Preferred shares have their pros and cons when compared to common stocks and bonds, and there are various types available. This edition will look at some selection criteria worth considering when buying preferred stocks.
As discussed in the corporate bond series and credit ratings, credit agencies also issue ratings for preferred stocks. DBRS, Moody’s and Standard and Poor’s are good places to look for these ratings. Please note that Moody’s and Standard and Poor’s require registration (free) to access their vast database. It would be prudent to cross-check ratings at two or more agencies and use the lower rating if they differ. However, the credit rating terms may differ across agencies, i.e., Pfd-1 at DBRS is equivalent to P-1 at Standard and Poor’s.
Some Relevant Metrics
Current Yield = Annual Dividend Amount / Current Preferred Stock Price
It is worth noting that current yield oversimplifies calculations by disregarding redemptions and retractions. E.g. an investor buys a preferred share at $20 enticed by a current yield of 7.50% (annual dividend amount of $1.50). If the stock is called by the company soon after for $17 as set in the prospectus, then the investor faces a capital loss of $3 per share and left without any of the high yield that he had bought the stock for!

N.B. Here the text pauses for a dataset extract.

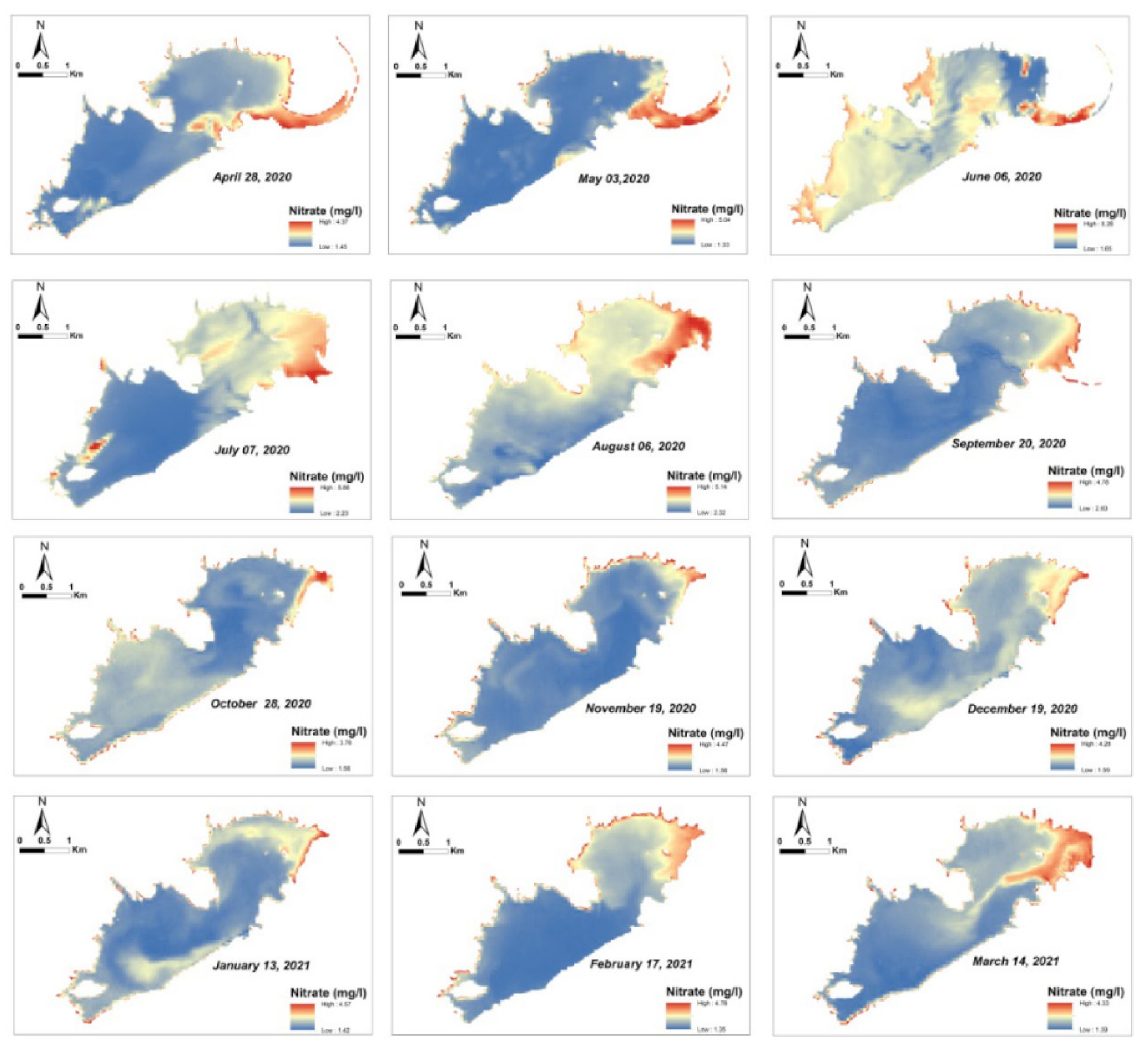
Figure 7. Obtained maps of nitrate using best model.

Yield-to-maturity. The rate of return of the preferred stock when held for its full term (until maturity) – valid only for retractable issues.
Yield-to-call. This refers to the yield of the preferred stock when held until the call date. Evidently, the metric is valid only if the stock is called prior to maturity. The yield is calculated as a function of the dividend rate, call price and date, present stock price and time until the call date.

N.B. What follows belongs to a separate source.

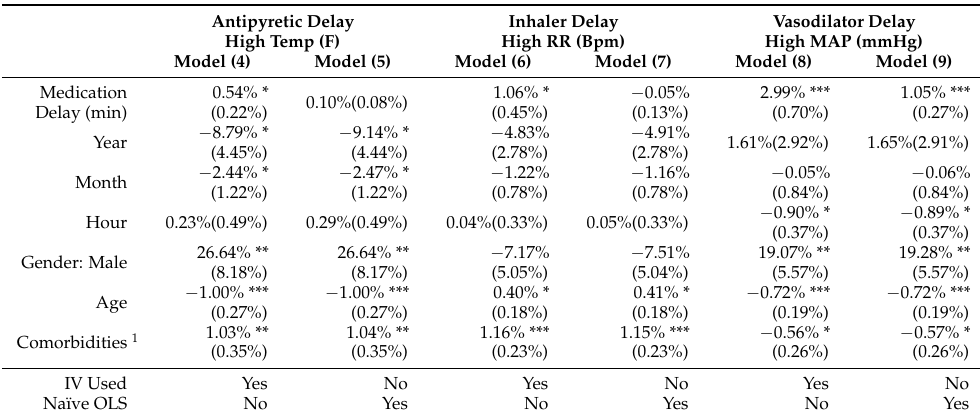
Table 5. Table of second stage regression results with and without instrumental variables showing the impact of medication delays on the patient health states as measured by vital signs (for antipyretics, inhalers, and vasodilators). Antipyretic Delay High Temp (F) Model (4) Model (5) Model (6) Model (7) Model (8) Model (9) Medication 0.54% * Delay (min) (0.22%) 0.10%(0.08%)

Yield-to-worst. As the name indicates, this metric considers the worst-case scenario and computes the yield for such a case. If the preferred share can be called over a period of several years with a decreasing premium as outlined in the prospectus, then the yield-to-worst becomes significant. Yield-to-worst is determined for all possible call dates and also considers the call or put options included in the stock.
A few online resources that provide the above data will be included in the next (final) part.
Impact of Preferred Stock (on the company)
From a corporate viewpoint, although preferred shares are similar to bonds in making fixed payments, there is the advantage that preferred share dividends can be suspended, whereas failure to meet bond interest payments would be default on its debt obligation. Bond interest is paid with pre-tax dollars of the company, whereas dividends – preferred and common – are funded with the company’s net income, i.e., profit after tax. Outstanding preferred shares are not shown as debt on financial statements and hence, they may not have a negative impact on future credit applications. The company may be able to get a lower interest rate due to lower debt.
Taxation (for the investor)
Since many preferred dividends are taxed favorably in a non-registered account (assuming they are eligible dividends and not capital gains or return of capital), they offer the same tax advantages as common share dividends. Preferred shares are best used when held in such taxable accounts rather than in an RRSP or TFSA, where the tax shelter eliminates the tax favors from the CRA.
About the Author: Clark is a twenty-something Saskatchewan resident employed in the manufacturing sector. He repaid around $20,000 in student loans and has been working to build his investment portfolio as a DIY investor (not trader) while nurturing plans to retire early. He loves reading (and using the lessons learned) about personal finance, technology and minimalism.